#### [PROVIDED ENTRIES]
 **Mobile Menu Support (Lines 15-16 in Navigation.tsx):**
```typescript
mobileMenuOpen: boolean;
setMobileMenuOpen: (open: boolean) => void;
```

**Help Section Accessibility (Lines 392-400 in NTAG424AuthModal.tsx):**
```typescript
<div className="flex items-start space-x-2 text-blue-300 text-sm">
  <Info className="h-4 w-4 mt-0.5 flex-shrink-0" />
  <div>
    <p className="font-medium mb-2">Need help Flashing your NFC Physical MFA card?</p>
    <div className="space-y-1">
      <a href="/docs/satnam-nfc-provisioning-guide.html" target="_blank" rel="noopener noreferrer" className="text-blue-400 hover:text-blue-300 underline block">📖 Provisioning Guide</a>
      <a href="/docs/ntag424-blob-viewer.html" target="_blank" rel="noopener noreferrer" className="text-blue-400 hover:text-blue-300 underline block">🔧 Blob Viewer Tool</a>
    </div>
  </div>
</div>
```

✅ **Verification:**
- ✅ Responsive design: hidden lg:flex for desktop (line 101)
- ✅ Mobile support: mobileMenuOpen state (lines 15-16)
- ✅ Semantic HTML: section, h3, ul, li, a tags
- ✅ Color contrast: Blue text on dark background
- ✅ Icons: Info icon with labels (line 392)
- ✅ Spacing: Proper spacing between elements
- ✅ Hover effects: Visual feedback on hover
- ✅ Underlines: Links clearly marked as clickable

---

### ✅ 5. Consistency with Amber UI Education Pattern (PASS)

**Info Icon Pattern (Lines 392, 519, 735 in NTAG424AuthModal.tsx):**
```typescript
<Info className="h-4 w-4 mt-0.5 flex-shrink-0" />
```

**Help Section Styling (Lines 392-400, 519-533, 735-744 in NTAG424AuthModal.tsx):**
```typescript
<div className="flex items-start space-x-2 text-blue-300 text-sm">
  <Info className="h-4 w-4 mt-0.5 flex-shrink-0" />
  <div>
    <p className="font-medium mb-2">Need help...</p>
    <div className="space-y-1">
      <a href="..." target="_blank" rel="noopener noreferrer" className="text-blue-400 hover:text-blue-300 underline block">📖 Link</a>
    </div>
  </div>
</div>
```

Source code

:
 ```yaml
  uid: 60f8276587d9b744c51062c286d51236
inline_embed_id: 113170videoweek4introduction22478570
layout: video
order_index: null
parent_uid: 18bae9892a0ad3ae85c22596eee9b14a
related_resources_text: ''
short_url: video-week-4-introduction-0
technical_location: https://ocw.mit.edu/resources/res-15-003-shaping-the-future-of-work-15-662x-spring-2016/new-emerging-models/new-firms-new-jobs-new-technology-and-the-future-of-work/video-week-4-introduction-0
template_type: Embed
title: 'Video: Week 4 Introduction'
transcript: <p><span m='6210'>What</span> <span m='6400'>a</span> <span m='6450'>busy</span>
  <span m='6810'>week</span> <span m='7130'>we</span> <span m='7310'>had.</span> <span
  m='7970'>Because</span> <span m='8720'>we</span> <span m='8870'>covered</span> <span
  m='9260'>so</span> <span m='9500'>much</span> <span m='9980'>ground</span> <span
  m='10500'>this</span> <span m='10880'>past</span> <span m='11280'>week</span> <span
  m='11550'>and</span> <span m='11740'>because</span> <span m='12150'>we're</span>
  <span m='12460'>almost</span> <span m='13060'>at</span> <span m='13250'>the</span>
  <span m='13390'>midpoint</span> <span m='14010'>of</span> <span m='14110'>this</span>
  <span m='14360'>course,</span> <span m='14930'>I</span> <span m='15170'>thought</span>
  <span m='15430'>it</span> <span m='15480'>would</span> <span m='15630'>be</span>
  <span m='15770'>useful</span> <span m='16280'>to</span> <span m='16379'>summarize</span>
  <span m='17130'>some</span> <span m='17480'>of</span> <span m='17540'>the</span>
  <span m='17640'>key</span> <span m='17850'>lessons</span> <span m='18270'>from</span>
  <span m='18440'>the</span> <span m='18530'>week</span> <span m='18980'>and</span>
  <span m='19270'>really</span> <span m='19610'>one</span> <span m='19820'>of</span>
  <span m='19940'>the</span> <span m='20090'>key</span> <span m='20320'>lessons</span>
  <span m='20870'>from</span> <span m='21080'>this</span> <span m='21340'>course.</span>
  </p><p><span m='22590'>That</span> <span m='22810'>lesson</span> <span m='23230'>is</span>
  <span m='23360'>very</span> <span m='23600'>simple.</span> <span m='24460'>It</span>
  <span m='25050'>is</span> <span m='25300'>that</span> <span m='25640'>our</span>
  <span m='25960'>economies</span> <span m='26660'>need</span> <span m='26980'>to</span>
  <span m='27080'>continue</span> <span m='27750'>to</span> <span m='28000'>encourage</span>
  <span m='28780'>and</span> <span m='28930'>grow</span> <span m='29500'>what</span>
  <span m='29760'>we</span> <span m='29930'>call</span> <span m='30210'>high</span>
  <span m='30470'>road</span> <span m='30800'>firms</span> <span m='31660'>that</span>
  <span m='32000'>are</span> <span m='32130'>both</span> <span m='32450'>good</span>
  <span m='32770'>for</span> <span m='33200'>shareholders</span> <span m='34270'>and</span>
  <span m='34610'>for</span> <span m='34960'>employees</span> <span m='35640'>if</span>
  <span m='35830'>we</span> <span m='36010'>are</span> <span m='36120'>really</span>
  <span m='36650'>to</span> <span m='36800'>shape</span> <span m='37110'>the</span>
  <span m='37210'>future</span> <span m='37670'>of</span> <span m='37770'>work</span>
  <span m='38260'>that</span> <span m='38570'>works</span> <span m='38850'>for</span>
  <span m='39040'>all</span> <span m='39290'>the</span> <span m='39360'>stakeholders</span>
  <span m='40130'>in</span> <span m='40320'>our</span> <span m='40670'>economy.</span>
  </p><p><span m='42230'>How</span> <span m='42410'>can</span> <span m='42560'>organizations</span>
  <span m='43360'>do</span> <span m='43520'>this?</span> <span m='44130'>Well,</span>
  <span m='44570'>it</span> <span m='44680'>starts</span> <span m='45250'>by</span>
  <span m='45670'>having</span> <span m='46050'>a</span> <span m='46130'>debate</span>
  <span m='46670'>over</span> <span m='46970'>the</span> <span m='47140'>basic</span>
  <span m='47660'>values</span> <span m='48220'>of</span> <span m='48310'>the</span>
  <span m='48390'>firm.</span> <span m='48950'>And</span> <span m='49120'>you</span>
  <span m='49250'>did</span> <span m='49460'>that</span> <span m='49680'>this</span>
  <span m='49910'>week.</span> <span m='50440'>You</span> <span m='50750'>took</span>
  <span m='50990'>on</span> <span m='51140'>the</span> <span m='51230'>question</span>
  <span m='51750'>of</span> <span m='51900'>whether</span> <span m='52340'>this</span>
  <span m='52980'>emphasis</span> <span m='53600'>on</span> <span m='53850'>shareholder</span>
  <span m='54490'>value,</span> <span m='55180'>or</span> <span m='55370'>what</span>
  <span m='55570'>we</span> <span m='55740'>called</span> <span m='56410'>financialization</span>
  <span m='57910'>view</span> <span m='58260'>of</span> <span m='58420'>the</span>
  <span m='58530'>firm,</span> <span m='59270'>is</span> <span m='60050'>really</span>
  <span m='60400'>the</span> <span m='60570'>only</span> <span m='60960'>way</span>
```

#### [WHAT THE TASK ASKS]
In the records above, locate the lines holding the word "with". Copy each of them.

#### [RESPONSE]
- ✅ Icons: Info icon with labels (line 392)
### ✅ 5. Consistency with Amber UI Education Pattern (PASS)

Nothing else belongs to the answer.